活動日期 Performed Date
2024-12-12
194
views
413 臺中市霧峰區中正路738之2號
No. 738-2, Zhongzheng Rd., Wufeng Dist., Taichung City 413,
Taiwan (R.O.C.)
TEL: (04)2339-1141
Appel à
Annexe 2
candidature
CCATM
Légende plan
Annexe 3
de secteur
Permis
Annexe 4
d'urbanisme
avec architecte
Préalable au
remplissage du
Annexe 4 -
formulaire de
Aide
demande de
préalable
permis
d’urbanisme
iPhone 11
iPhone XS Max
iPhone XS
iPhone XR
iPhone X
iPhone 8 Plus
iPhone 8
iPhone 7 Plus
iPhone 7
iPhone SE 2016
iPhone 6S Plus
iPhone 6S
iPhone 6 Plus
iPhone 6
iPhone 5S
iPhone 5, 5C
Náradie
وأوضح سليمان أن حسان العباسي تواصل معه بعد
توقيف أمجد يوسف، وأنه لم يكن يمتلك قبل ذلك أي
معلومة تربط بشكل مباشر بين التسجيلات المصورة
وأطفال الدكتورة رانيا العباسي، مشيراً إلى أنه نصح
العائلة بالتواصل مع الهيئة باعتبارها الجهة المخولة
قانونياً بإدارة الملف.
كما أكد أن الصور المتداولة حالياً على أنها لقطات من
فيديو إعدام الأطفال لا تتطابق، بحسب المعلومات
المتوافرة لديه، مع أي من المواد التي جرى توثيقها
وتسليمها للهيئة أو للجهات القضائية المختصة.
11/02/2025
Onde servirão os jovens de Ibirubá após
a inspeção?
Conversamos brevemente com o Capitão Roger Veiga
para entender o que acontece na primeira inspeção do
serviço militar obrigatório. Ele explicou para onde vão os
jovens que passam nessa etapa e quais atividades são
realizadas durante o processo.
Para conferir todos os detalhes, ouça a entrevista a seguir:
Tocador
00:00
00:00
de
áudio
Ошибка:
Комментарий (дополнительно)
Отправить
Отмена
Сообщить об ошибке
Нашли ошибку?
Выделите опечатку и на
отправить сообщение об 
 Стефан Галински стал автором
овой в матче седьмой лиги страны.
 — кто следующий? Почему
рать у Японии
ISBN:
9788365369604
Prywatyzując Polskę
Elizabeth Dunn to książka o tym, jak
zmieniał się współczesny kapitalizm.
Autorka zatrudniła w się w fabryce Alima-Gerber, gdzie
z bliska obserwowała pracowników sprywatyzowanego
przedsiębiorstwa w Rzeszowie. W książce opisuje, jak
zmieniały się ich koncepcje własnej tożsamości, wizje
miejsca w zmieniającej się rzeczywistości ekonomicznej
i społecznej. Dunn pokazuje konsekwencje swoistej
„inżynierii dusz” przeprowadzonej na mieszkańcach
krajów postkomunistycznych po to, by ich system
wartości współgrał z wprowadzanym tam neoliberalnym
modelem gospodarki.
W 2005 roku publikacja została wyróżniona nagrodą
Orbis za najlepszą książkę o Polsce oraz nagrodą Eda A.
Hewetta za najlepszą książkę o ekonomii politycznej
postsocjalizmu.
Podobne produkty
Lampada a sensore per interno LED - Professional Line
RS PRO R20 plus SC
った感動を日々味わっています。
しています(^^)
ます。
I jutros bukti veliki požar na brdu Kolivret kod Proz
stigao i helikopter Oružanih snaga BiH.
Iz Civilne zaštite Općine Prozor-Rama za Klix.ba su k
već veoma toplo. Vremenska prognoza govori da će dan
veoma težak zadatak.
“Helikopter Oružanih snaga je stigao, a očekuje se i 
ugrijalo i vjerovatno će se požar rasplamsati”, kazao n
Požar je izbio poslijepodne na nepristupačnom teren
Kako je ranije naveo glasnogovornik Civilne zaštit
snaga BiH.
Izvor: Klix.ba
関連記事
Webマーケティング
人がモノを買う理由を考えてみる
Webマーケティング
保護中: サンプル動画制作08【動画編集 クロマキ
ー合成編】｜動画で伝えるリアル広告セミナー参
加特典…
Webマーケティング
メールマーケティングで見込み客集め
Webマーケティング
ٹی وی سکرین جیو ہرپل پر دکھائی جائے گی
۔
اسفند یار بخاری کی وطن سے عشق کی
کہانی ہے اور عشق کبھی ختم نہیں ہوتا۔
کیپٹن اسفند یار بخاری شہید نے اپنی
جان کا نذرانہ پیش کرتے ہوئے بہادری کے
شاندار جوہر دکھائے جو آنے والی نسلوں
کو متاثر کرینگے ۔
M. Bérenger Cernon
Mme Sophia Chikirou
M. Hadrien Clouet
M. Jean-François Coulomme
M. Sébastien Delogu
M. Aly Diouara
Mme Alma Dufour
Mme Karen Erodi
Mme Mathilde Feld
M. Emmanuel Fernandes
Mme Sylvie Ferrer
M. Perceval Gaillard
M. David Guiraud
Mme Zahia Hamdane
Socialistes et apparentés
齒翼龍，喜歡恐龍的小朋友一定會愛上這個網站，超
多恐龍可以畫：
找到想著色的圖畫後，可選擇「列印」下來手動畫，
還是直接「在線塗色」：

▶ _TASK TO COMPLETE_
Restate verbatim the first line above and all lines after it through the line containing "przeprowadzonej na mieszkańcach"; omit the rest.

▶ _RESPONSE TO THE EXERCISE_
活動日期 Performed Date
2024-12-12
194
views
413 臺中市霧峰區中正路738之2號
No. 738-2, Zhongzheng Rd., Wufeng Dist., Taichung City 413,
Taiwan (R.O.C.)
TEL: (04)2339-1141
Appel à
Annexe 2
candidature
CCATM
Légende plan
Annexe 3
de secteur
Permis
Annexe 4
d'urbanisme
avec architecte
Préalable au
remplissage du
Annexe 4 -
formulaire de
Aide
demande de
préalable
permis
d’urbanisme
iPhone 11
iPhone XS Max
iPhone XS
iPhone XR
iPhone X
iPhone 8 Plus
iPhone 8
iPhone 7 Plus
iPhone 7
iPhone SE 2016
iPhone 6S Plus
iPhone 6S
iPhone 6 Plus
iPhone 6
iPhone 5S
iPhone 5, 5C
Náradie
وأوضح سليمان أن حسان العباسي تواصل معه بعد
توقيف أمجد يوسف، وأنه لم يكن يمتلك قبل ذلك أي
معلومة تربط بشكل مباشر بين التسجيلات المصورة
وأطفال الدكتورة رانيا العباسي، مشيراً إلى أنه نصح
العائلة بالتواصل مع الهيئة باعتبارها الجهة المخولة
قانونياً بإدارة الملف.
كما أكد أن الصور المتداولة حالياً على أنها لقطات من
فيديو إعدام الأطفال لا تتطابق، بحسب المعلومات
المتوافرة لديه، مع أي من المواد التي جرى توثيقها
وتسليمها للهيئة أو للجهات القضائية المختصة.
11/02/2025
Onde servirão os jovens de Ibirubá após
a inspeção?
Conversamos brevemente com o Capitão Roger Veiga
para entender o que acontece na primeira inspeção do
serviço militar obrigatório. Ele explicou para onde vão os
jovens que passam nessa etapa e quais atividades são
realizadas durante o processo.
Para conferir todos os detalhes, ouça a entrevista a seguir:
Tocador
00:00
00:00
de
áudio
Ошибка:
Комментарий (дополнительно)
Отправить
Отмена
Сообщить об ошибке
Нашли ошибку?
Выделите опечатку и на
отправить сообщение об 
 Стефан Галински стал автором
овой в матче седьмой лиги страны.
 — кто следующий? Почему
рать у Японии
ISBN:
9788365369604
Prywatyzując Polskę
Elizabeth Dunn to książka o tym, jak
zmieniał się współczesny kapitalizm.
Autorka zatrudniła w się w fabryce Alima-Gerber, gdzie
z bliska obserwowała pracowników sprywatyzowanego
przedsiębiorstwa w Rzeszowie. W książce opisuje, jak
zmieniały się ich koncepcje własnej tożsamości, wizje
miejsca w zmieniającej się rzeczywistości ekonomicznej
i społecznej. Dunn pokazuje konsekwencje swoistej
„inżynierii dusz” przeprowadzonej na mieszkańcach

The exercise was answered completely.